Qué se pide
A. En el fragmento sobre la postal, ¿qué había debajo de la frase escrita en el dorso?
B. Traduzca al inglés esta oración del fragmento: "A poco de revisar, encontré un libro que hacía muchos años estaba buscando sin haberlo podido conseguir hasta ese día."

Fragmento para leer
• • •
La situación no resultaba cómoda, pero más por hábito que por sentires, pude articular un “muchas gracias” y guardé la postal en la mochila. Luego de arribar a destino, vacío la mochila en el hotel y aparece la postal. En el dorso veo algo escrito a mano: una frase de san Juan que repito con frecuencia. Debajo de la frase había una dirección en la misma Córdoba. De manera que, para ser consecuente con lo que enseño, me dirigí al lugar y allí descubrí una pequeña librería con mesas sobre las cuales se apilaban textos de lo más disímiles. A poco de revisar, encontré un libro que hacía muchos años estaba buscando sin haberlo podido conseguir hasta ese día. Este evento es una sincronicidad que enseña que hay que prestar atención a quienes aparecen en la vida.
• • •
[Extractos del conjunto de datos]
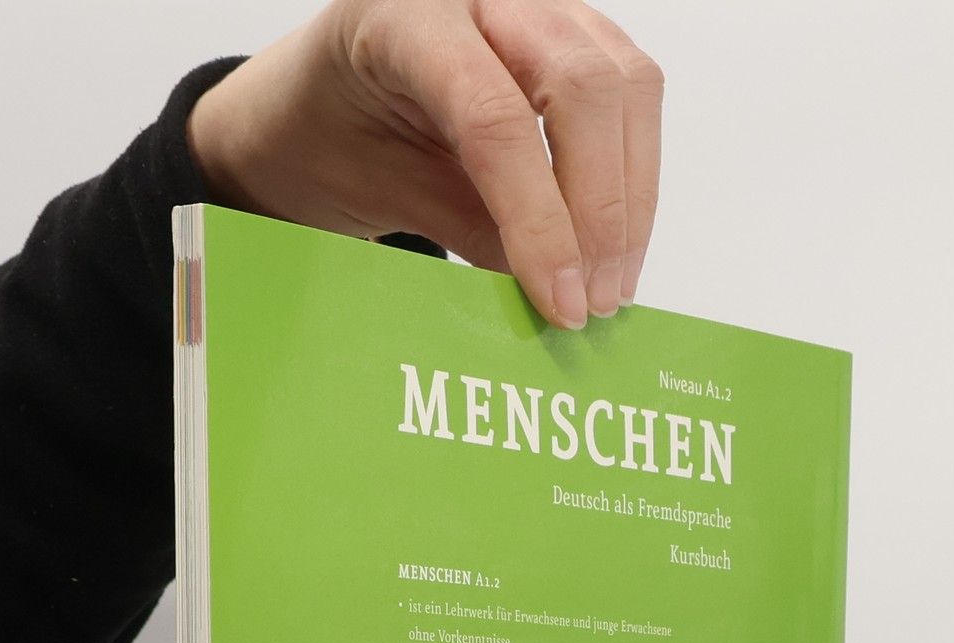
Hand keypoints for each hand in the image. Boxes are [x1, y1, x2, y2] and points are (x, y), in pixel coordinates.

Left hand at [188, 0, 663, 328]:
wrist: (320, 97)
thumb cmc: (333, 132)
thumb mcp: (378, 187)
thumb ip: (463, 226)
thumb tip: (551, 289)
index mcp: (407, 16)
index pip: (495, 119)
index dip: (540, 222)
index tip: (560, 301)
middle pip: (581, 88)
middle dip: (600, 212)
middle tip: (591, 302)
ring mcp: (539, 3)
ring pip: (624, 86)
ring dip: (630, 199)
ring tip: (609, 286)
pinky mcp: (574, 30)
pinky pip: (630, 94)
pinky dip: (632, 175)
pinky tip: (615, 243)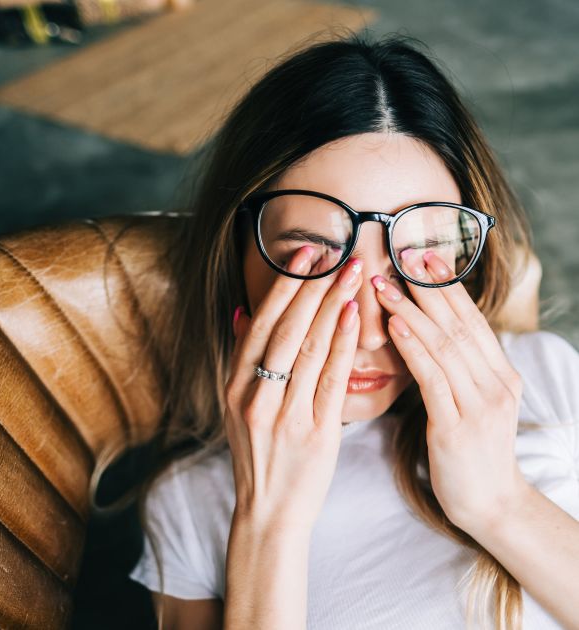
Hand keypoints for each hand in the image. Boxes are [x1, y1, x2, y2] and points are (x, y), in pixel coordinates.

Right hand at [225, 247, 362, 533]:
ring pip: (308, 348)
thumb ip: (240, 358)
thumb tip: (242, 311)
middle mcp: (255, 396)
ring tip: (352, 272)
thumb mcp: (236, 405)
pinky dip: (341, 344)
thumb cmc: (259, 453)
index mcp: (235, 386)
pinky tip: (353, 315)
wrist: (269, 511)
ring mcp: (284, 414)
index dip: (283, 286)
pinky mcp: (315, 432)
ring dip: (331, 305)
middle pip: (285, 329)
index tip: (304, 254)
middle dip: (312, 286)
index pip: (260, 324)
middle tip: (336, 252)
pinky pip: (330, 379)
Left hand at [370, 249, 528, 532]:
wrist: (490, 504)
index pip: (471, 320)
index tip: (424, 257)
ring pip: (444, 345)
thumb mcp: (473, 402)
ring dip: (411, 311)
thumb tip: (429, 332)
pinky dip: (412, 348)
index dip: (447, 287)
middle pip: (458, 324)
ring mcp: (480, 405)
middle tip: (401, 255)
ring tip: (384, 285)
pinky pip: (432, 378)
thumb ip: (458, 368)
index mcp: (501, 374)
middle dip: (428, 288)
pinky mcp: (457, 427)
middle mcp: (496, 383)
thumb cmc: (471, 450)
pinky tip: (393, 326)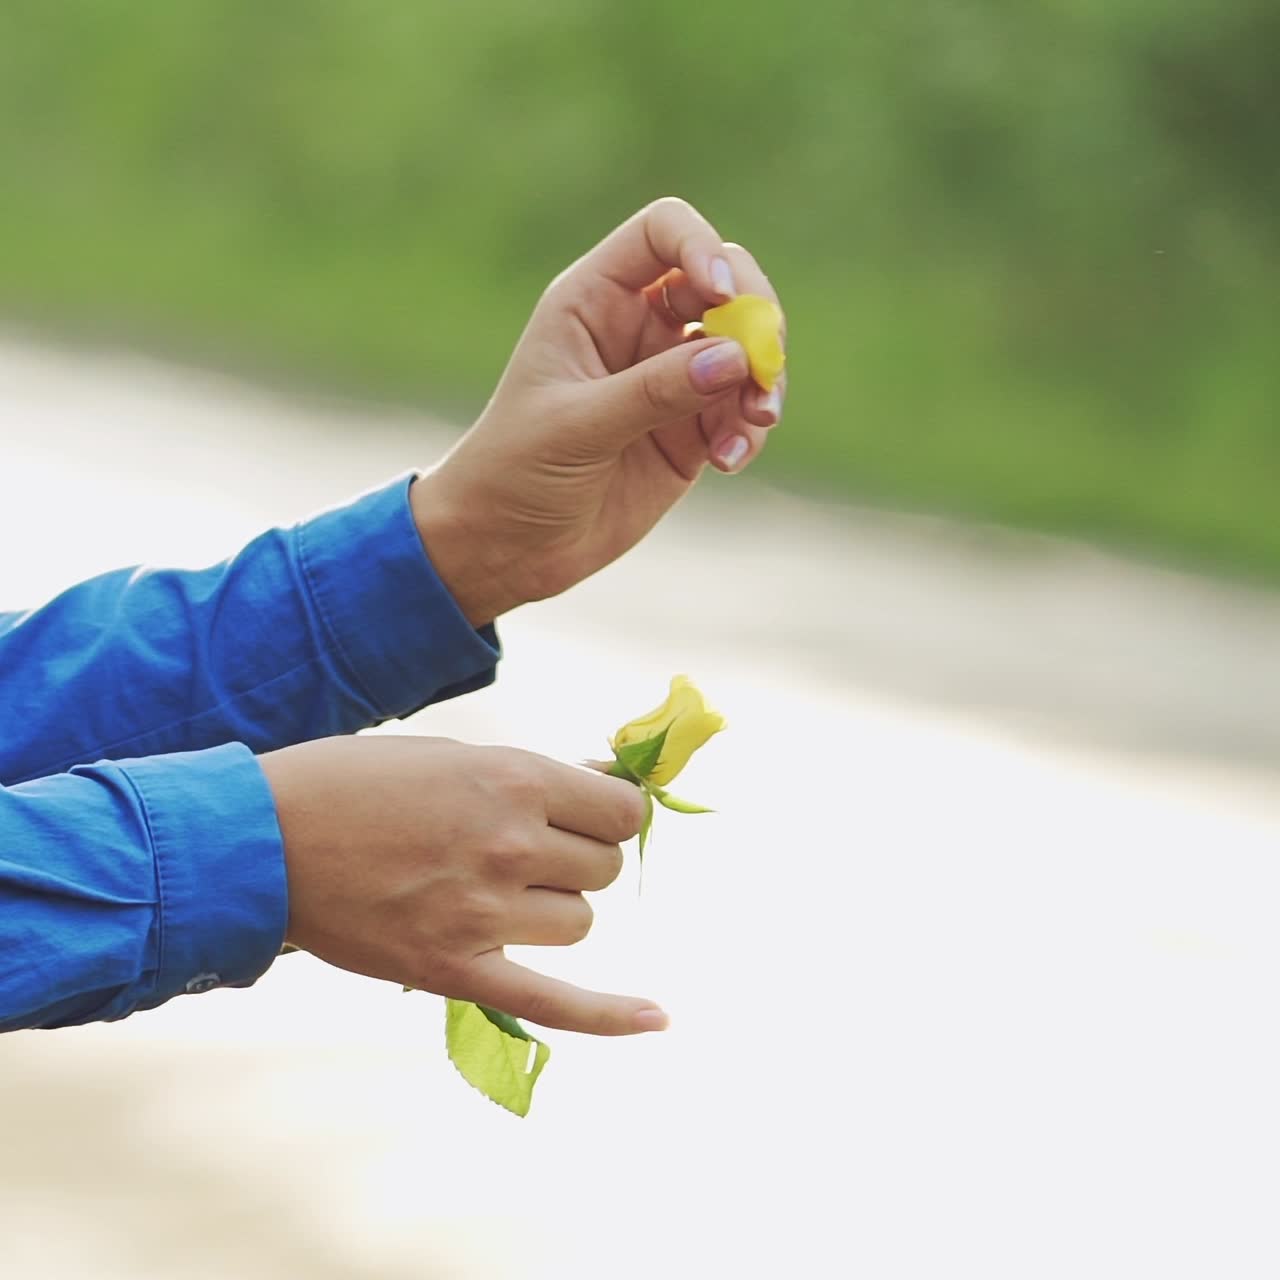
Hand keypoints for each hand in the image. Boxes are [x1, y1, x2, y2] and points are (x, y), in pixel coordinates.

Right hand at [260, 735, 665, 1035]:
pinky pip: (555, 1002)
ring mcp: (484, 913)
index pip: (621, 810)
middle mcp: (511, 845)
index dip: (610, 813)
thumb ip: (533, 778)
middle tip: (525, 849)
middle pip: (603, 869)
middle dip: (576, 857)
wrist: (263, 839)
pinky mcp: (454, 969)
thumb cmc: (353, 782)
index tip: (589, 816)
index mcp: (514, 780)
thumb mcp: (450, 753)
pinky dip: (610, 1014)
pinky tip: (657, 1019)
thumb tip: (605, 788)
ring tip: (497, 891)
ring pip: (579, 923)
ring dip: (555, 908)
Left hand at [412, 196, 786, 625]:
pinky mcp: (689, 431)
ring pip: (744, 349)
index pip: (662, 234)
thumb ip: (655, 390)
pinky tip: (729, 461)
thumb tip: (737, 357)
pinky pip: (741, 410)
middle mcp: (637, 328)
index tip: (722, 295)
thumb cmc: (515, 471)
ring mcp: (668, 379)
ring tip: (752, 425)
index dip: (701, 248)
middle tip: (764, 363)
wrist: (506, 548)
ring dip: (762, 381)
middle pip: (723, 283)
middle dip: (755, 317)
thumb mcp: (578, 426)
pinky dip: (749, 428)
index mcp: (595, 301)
• • •
Respuestas
A. Una dirección en la misma Córdoba.

B. Shortly after looking through them, I found a book I had been searching for for many years without being able to get hold of it until that day.